Yang adds, “It’s necessary for everyone to get a sense of what interior design is before they dive in. This course provides that.” She remembers when she was doing some decorating projects for friends in 2020, many told her she has such a strong aesthetic that she didn’t need an education in design. She disagreed. “Interior Design is so much more than decorating,” Yang says. “There is methodology and technique beneath the art form. You need to understand the relevance of design history, color theory, visual balance, and proportion. If you are designing without any education, you are designing by trial and error.”

Pencil renderings by Leslie Adato

Stackable Programs Designed for Career Changers and Working Parents 

At NYSID, the Introduction to Interior Design class can be the gateway for the one-year Basic Interior Design Certificate (BID), the two-year Associate in Applied Science in Interior Design (AAS), and ultimately the four-year Bachelor of Fine Arts in Interior Design (BFA). Credits earned for the BID certificate can be applied to the AAS, and the BFA, if the student decides to pursue successively higher credentials. 

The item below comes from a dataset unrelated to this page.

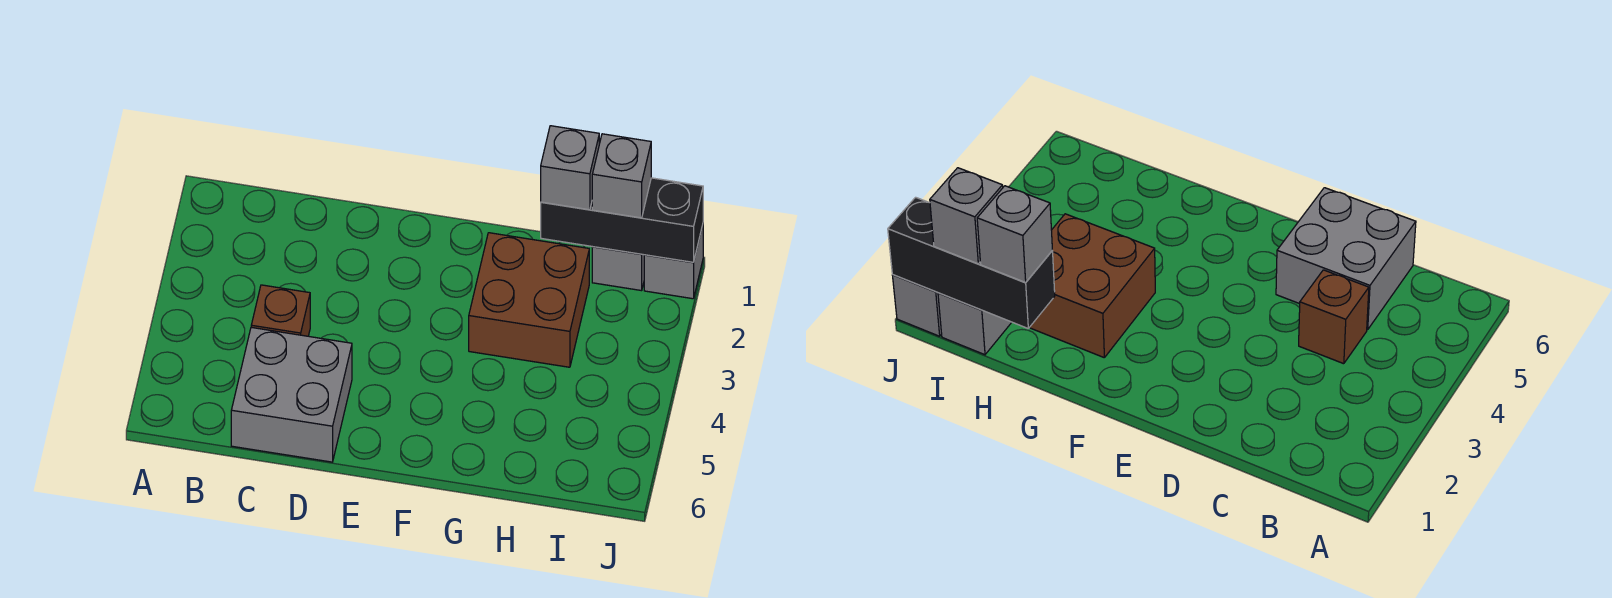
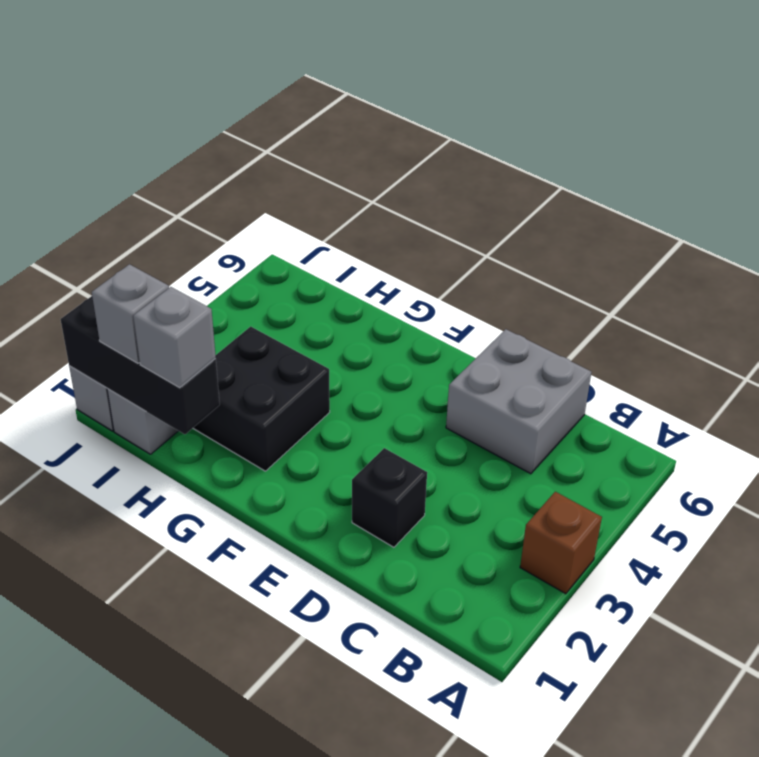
brown brick C4 level 1 -> brown brick A3 level 1
none -> black brick D2 level 1
brown brick G2:H3 level 1 -> black brick G2:H3 level 1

Both Adato and Yang started in Introduction to Interior Design, and went on to get the BID. Adato matriculated into the AAS degree program in the fall of 2023 and Yang will matriculate into the AAS program in September 2024. Adato has already landed a coveted design internship at RR Interiors NYC, so she will need to work, study, commute from NJ, and co-parent her three children in the fall, but she is accustomed to multitasking. Says Adato, “What’s special about NYSID is you can go at your own pace. You can take as few courses as you want a semester, or take a full load (in the undergraduate programs). There are options to take the undergraduate programs entirely online, or in a combination of online and in-person. For career changers and parents, this flexibility is everything.”

This fall, beginning the week of September 9,  NYSID is offering sections of in-person Introduction to Interior Design at the East 70th Street campus, asynchronous online sections that allow students to work on their own schedule, and synchronous online sections taught in real time with an instructor and peers on Zoom. The courses are six sessions. Review all of the course options on the ICPS website, or for a quick reference:

Lucy Yang, Alona Dadiani, Jamie Smith, Julieta Alvarez, and Leslie Adato

Peers Are Powerful Motivators

Among the things Adato and Yang value about NYSID are the encouraging peers and the intimate culture. They even connected to NYSID students and alumni in their suburb of Montclair and surrounding towns. Their loose “brunch group” also consists of students Alona Dadiani and Jamie Smith, and NYSID alumna Julieta Alvarez, an accomplished designer who has been a mentor to Yang. Says Adato, “Going to school with so many career changers connects you to peers who are as focused and passionate about design as you are. Making a career change can be intimidating, but taking classes with so many others makes for a supportive environment.”